Finding Groups in Data
Today, Dr. De Mars is — happy.
One of the fun things about my job is that I get to do lots of different things. That can be a bit troubling some days, because statistical software consultant encompasses a wide range from different types of models, to coding, to various operating systems to all of non-parametric, parametric, Bayesian and other statistics that I cannot remember at the moment.
Because the range of people I work with continually increases, I am now more often running into questions I cannot answer off the top of my head. I do know how Mahalanobis’ distance is used, even though I had not thought about it in years until someone asked me a question yesterday, I do know the calculation for pooled variance , which should be used when Levene’s test is rejected. Still, once a day or so, someone asks me a question I have to look up. Sometimes, these are on techniques I have not used before and just as many times, the question relates to something that I KNOW can be done, and I know this because I personally have used that statistic or written that code before. I just can’t remember how.
You know that saying,
“I have forgotten more about statistics than you’ll ever know.”
Well, that is my problem. I keep forgetting it. Fortunately for me, and this is why I am happy, I get to consult on a lot of different projects each week that remind me of things I used to know. For example, cluster analysis, as the Stata multivariate statistics guide so poetically says, is used for finding groups in data. You can use it to identify or validate specific diagnostic groups, you can try to group just about anything. Most often, cluster analysis is used as an exploratory technique, which is my favorite type of statistics, where you are turning a bunch of numbers into knowledge.
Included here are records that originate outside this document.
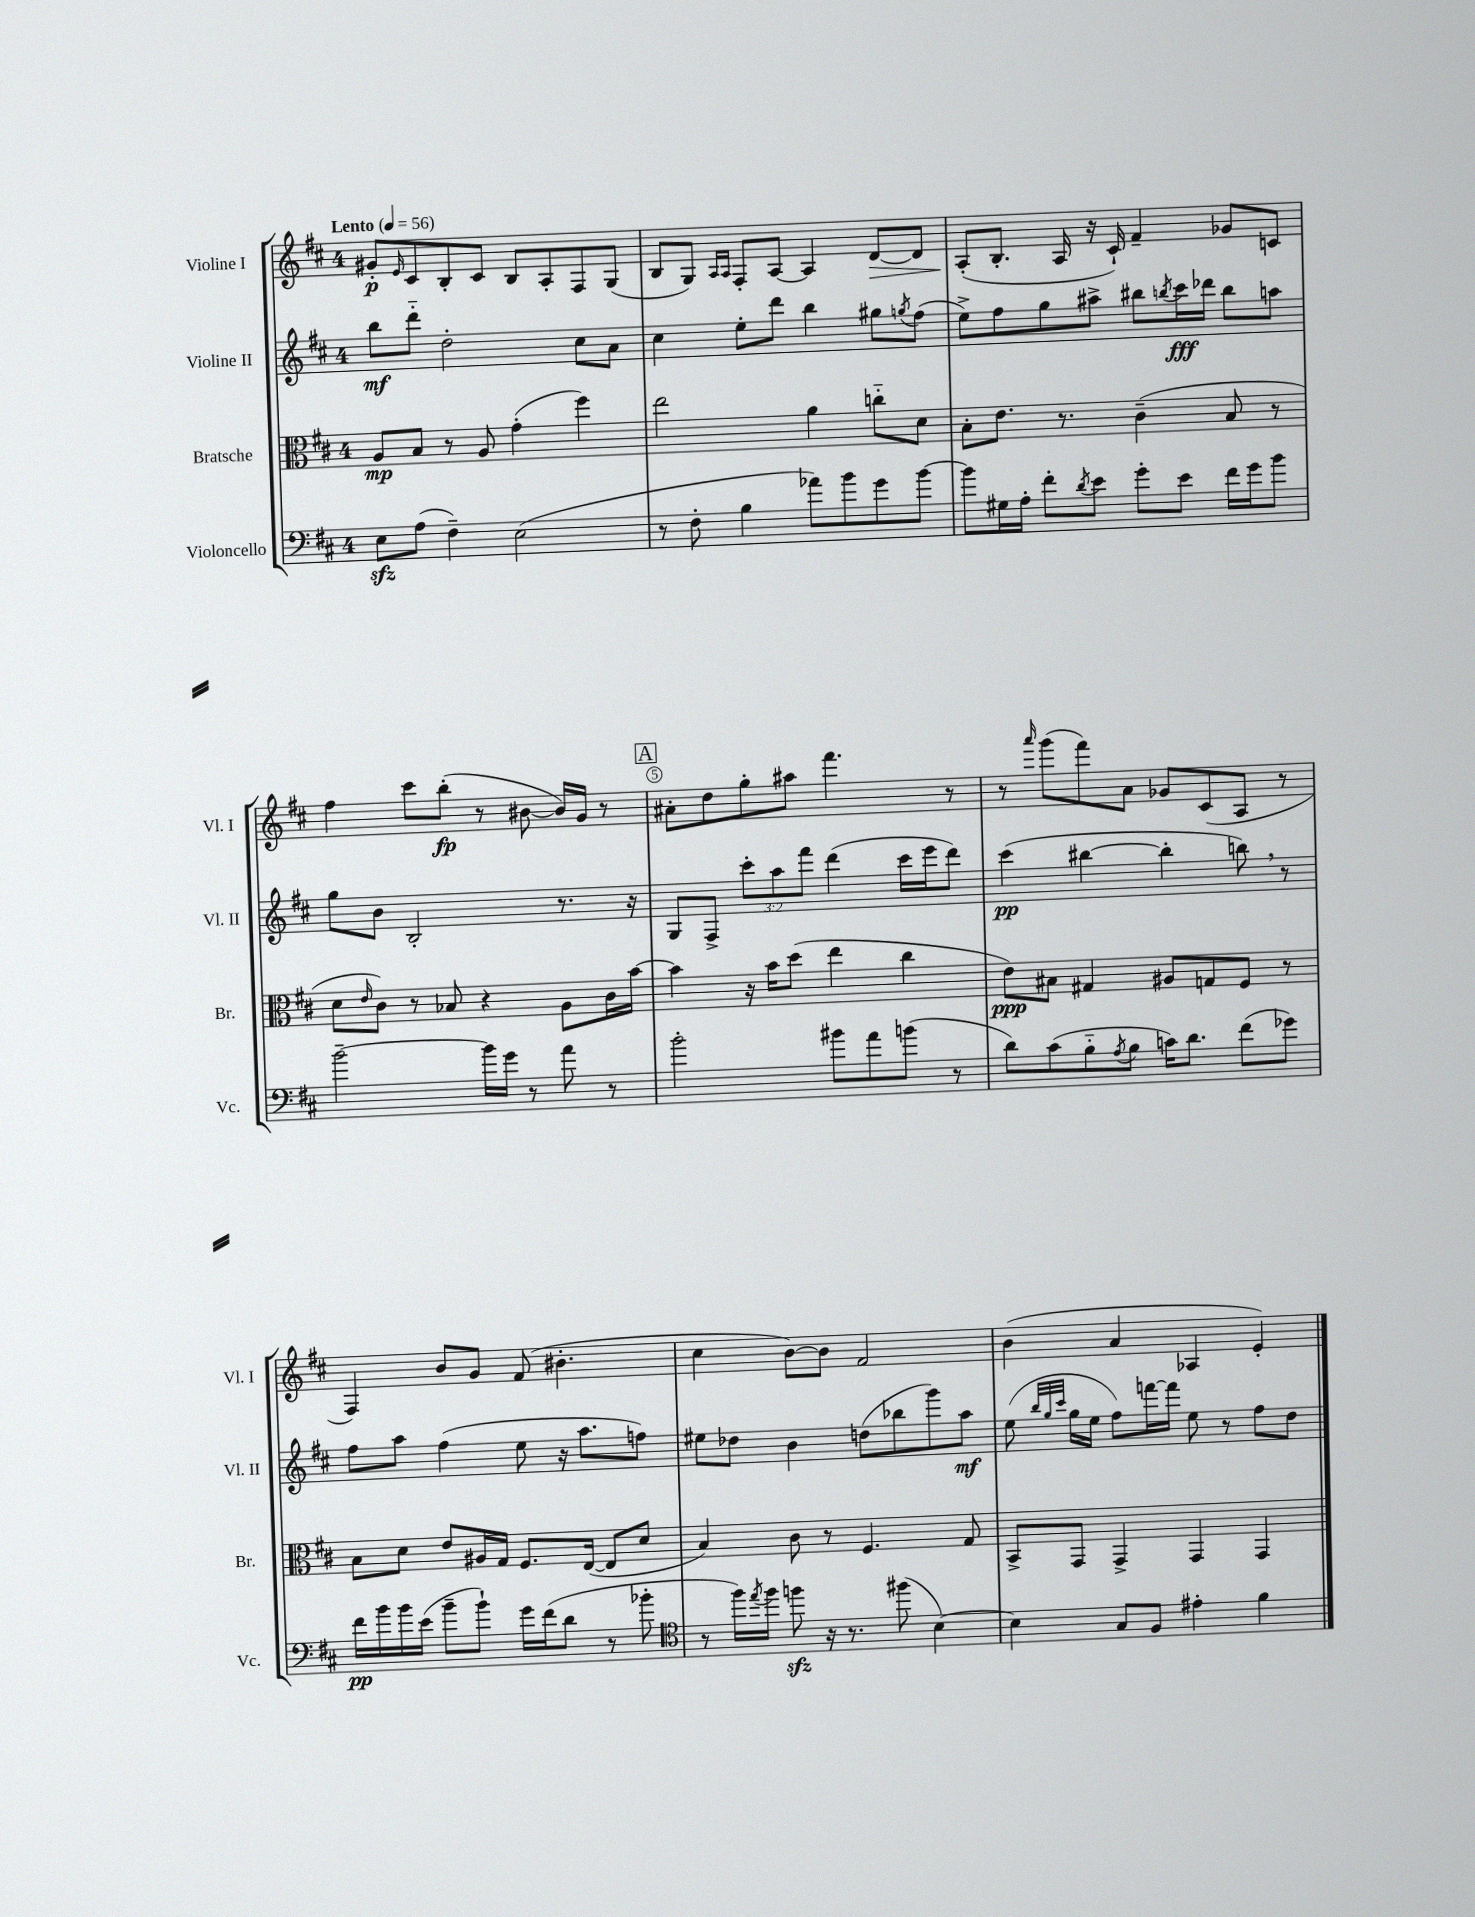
<<
\new StaffGroup <<
\new Staff = "s0" \with { instrumentName = "Violine I" shortInstrumentName = "Vl. I" } {
    \clef treble \key d \major \once \override Staff.TimeSignature.style = #'single-digit \time 4/4 \tempo "Lento" 4 = 56
    gis'8-.\p \grace { e'16 } cis'8 b8-. cis'8 b8 a8-. fis8 g8( |
    b8 g8) \grace { a16 a16 } fis8-. a8~ a4 d'8~\> d'8 |
    a8-.\!( b8.-. a16 r16 cis'16-!) fis'4-- ges'8 c'8 |
    fis''4 cis'''8 b''8-.\fp( r8 bis'8~ bis'16) g'16 r8 |
    \mark \markup { \box "A" } ais'8-. d''8 g''8-. ais''8 fis'''4. r8 |
    r8 \grace { a'''16 } g'''8( fis'''8) a'8 ges'8 cis'8( a8 r8 |
    fis4) b'8 g'8 fis'8( bis'4.-. |
    cis''4 b'8~) b'8 fis'2 |
    b'4( a'4 aes4 e'4-.) \bar "|." |
}
\new Staff = "s1" \with { instrumentName = "Violine II" shortInstrumentName = "Vl. II" } {
    \clef treble \key d \major \once \override Staff.TimeSignature.style = #'single-digit \time 4/4 \override Staff.TupletNumber.text = #tuplet-number::calc-fraction-text
    b''8\mf d'''8-_ d''2-. cis''8 a'8 |
    cis''4 e''8-. d'''8 b''4 gis''8 \acciaccatura { g''8 } fis''8( |
    e''8->) fis''8 g''8 ais''8-> bis''8 \acciaccatura { b''8 } cis'''16\fff des'''16 b''8 a''8 |
    g''8 b'8 b2-. r8. r16 |
    \mark \markup { \box "A" } g8 fis8-> \tuplet 3/2 { cis'''8-. a''8 fis'''8 } d'''4( cis'''16 e'''16 d'''8) |
    cis'''4\pp( bis''4~ bis''4-. b''8) \breathe r8 |
    fis''8 a''8 fis''4( e''8 r16 a''8. f''8) |
    eis''8 des''8 b'4 d''8( bes''8 g'''8) a''8\mf |
    e''8( \grace { b''32 g''32 cis'''32 } g''16 e''16 fis''8) f'''16~ f'''16 e''8 r8 fis''8 d''8 \bar "|." |
}
\new Staff = "s2" \with { instrumentName = "Bratsche" shortInstrumentName = "Br." } {
    \clef alto \key d \major \once \override Staff.TimeSignature.style = #'single-digit \time 4/4
    a8\mp b8 r8 a8 g'4-.( fis''4) |
    e''2 a'4 c''8-_ d'8 |
    b8-. e'8. r8. cis'4--( b8 r8 |
    d'8 \grace { e'16 } cis'8) r8 bes8 r4 a8 cis'16 b'16~ |
    \mark \markup { \box "A" } b'4 r16 b'16 d''8( e''4 cis''4 |
    e'8\ppp) bis8 gis4 ais8 g8 fis8 r8 |
    b8 d'8 e'8 ais16 g16 fis8. e16~( e8 d'8 |
    b4) cis'8 r8 fis4. g8 |
    b,8-> g,8 g,4-> g,4 g,4 \bar "|." |
}
\new Staff = "s3" \with { instrumentName = "Violoncello" shortInstrumentName = "Vc." } {
    \clef bass \key d \major \once \override Staff.TimeSignature.style = #'single-digit \time 4/4
    e8\sfz a8( fis4--) e2( |
    r8 fis8-. b4 aes'8) b'8 g'8 b'8~ |
    b'8 gis16 a16-. fis'8-. \acciaccatura { d'8 } e'8 g'8-. e'8 fis'16 g'16 b'8 |
    b'2~-- b'16 g'16 r8 a'8 r8 |
    \mark \markup { \box "A" } b'2-. bis'8 a'8 b'8( r8 |
    d'8) cis'8( b8-_ \acciaccatura { a8 } b8 c'16) d'8. fis'8( ges'8) |
    fis'16\pp b'16 b'16 e'16( b'8-- b'8-!) g'16 fis'16( d'8 r8 bes'8-. |
    \clef tenor r8 fis''16) \acciaccatura { e''8 } fis''16 f''8\sfz r16 r8. fis''8( b4~) |
    b4 g8 fis8 eis'4-. fis'4 \bar "|." |
}
>>
>>
\layout { \context { \Score \override BarNumber.break-visibility = ##(#f #t #t) barNumberVisibility = #(every-nth-bar-number-visible 5) \override BarNumber.stencil = #(make-stencil-circler 0.1 0.3 ly:text-interface::print) } }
The most common way to use cluster analysis is the k-means technique. You assume there are k-groups (with k being a number you specify) and the program iterates to a solution. The program starts with k “seeds” which are the means for each group. Every observation is assigned to the group whose mean is closest to it. New group means are calculated based on the observations in the group. If an observation’s mean is closer to a different group, it is moved into that group. Then, group means are calculated again. This continues until a step is reached where none of the observations change groups. And that is one way to do cluster analysis.